Excerpts from a dataset
►
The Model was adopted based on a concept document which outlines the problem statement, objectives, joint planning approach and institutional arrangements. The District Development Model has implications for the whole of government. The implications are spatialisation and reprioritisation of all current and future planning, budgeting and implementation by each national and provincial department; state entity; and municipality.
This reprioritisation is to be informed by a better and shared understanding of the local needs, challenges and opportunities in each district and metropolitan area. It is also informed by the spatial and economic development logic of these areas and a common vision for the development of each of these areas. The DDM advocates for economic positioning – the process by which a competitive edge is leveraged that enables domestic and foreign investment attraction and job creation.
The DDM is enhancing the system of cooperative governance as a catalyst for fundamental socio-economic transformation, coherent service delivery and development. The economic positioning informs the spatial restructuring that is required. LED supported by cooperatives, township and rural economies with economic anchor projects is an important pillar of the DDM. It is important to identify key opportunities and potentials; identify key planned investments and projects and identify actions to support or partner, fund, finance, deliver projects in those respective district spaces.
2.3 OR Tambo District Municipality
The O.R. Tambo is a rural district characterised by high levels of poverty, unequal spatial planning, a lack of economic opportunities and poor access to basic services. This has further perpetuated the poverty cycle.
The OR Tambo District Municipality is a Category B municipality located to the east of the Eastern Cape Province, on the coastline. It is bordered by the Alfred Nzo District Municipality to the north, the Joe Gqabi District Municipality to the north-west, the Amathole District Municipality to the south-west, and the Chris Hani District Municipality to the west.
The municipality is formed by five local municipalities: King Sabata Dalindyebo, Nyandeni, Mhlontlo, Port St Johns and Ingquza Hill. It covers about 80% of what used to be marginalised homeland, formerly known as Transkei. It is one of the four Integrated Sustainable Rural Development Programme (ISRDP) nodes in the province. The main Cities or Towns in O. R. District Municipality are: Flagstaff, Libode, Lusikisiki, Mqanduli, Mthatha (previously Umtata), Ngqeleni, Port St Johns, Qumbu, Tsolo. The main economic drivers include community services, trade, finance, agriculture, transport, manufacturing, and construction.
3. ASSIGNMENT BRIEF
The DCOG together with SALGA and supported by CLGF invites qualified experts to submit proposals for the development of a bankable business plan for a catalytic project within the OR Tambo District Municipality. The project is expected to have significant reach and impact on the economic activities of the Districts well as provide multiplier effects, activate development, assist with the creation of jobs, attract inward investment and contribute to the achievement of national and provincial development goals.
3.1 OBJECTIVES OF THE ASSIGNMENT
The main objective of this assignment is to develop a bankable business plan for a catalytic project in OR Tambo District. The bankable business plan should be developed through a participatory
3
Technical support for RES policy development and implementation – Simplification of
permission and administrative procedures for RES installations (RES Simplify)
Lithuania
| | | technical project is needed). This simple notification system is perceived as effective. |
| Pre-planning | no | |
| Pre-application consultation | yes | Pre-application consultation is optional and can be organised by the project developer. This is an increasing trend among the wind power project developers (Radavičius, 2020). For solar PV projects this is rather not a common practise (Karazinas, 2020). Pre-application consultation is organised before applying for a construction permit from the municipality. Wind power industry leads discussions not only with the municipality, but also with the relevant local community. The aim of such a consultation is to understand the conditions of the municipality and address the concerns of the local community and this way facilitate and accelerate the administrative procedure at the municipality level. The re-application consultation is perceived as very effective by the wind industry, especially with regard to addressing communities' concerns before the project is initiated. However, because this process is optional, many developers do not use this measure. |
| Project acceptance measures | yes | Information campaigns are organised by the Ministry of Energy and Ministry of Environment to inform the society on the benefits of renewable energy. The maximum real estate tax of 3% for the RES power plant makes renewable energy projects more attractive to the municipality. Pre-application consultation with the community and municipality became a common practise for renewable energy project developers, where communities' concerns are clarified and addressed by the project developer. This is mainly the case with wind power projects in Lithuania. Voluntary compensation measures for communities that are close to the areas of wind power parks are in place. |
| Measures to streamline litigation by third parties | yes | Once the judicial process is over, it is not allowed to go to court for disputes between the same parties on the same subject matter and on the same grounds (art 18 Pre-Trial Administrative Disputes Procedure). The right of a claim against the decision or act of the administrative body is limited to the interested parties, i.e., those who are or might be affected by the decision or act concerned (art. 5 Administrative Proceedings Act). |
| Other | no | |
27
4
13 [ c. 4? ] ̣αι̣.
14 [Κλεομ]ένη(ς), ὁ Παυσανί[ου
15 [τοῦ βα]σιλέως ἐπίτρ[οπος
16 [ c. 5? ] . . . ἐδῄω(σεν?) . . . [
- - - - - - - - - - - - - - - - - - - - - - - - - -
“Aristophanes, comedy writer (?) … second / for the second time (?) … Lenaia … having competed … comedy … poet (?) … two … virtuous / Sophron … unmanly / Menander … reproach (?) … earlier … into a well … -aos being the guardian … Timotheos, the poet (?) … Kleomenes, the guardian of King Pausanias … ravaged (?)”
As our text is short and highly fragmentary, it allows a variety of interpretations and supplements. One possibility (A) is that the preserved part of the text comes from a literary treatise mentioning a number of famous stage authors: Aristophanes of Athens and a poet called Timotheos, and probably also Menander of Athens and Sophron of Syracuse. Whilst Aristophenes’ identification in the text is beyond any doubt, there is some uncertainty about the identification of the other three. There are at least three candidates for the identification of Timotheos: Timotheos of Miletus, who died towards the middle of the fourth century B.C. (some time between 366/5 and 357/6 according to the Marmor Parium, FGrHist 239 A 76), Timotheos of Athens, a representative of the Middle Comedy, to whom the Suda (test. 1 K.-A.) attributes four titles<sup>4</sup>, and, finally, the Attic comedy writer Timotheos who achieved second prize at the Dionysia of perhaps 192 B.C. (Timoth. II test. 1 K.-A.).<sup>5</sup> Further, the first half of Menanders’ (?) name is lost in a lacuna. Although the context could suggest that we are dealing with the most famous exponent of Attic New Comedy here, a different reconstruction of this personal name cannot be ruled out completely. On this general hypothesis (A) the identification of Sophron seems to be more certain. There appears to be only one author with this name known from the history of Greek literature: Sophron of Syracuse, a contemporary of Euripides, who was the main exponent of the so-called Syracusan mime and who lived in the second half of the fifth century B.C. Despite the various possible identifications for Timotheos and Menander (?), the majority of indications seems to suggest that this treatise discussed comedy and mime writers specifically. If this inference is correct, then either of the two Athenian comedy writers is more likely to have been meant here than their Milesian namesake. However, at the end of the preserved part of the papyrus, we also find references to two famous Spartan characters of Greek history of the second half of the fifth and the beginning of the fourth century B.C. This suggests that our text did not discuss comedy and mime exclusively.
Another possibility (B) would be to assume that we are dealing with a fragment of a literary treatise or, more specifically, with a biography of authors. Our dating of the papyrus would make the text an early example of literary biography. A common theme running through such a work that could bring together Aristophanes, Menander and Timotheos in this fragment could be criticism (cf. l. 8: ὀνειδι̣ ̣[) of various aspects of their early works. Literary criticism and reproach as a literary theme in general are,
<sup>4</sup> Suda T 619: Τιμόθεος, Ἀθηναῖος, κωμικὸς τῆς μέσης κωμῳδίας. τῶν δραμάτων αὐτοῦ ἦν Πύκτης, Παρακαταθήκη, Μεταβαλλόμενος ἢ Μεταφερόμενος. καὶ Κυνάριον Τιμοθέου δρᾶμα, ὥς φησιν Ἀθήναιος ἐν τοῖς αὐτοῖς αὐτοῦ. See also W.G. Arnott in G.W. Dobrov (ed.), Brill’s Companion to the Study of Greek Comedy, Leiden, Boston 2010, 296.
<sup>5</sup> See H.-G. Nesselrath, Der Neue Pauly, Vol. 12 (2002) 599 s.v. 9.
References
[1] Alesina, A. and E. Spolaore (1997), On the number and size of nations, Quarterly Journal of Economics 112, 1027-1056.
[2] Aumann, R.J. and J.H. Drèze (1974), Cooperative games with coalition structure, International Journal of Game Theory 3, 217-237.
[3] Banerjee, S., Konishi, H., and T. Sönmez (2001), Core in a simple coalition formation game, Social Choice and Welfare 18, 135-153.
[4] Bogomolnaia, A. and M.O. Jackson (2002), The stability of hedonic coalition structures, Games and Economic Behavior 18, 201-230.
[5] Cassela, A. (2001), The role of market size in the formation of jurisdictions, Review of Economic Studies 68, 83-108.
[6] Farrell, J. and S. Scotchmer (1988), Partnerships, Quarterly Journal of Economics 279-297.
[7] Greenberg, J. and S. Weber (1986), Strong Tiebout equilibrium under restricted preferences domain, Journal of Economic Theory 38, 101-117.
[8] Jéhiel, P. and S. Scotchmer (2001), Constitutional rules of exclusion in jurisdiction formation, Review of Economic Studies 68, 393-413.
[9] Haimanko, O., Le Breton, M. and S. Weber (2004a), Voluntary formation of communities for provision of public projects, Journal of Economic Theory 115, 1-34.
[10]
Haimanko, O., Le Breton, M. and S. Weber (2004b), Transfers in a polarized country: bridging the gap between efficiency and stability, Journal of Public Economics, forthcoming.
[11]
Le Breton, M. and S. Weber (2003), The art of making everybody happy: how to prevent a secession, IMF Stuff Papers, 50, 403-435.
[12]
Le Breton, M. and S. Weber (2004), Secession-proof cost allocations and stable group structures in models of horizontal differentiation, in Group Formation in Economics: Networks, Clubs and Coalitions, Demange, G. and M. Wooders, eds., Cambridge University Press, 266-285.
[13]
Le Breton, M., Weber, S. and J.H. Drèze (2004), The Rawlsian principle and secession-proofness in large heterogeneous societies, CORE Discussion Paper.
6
◄
Starting at the line above that contains "The O.R. Tambo", write out each line exactly until the line that contains "3. ASSIGNMENT BRIEF" has been written, and stop there.

_Completed task_
The O.R. Tambo is a rural district characterised by high levels of poverty, unequal spatial planning, a lack of economic opportunities and poor access to basic services. This has further perpetuated the poverty cycle.
The OR Tambo District Municipality is a Category B municipality located to the east of the Eastern Cape Province, on the coastline. It is bordered by the Alfred Nzo District Municipality to the north, the Joe Gqabi District Municipality to the north-west, the Amathole District Municipality to the south-west, and the Chris Hani District Municipality to the west.
The municipality is formed by five local municipalities: King Sabata Dalindyebo, Nyandeni, Mhlontlo, Port St Johns and Ingquza Hill. It covers about 80% of what used to be marginalised homeland, formerly known as Transkei. It is one of the four Integrated Sustainable Rural Development Programme (ISRDP) nodes in the province. The main Cities or Towns in O. R. District Municipality are: Flagstaff, Libode, Lusikisiki, Mqanduli, Mthatha (previously Umtata), Ngqeleni, Port St Johns, Qumbu, Tsolo. The main economic drivers include community services, trade, finance, agriculture, transport, manufacturing, and construction.
3. ASSIGNMENT BRIEF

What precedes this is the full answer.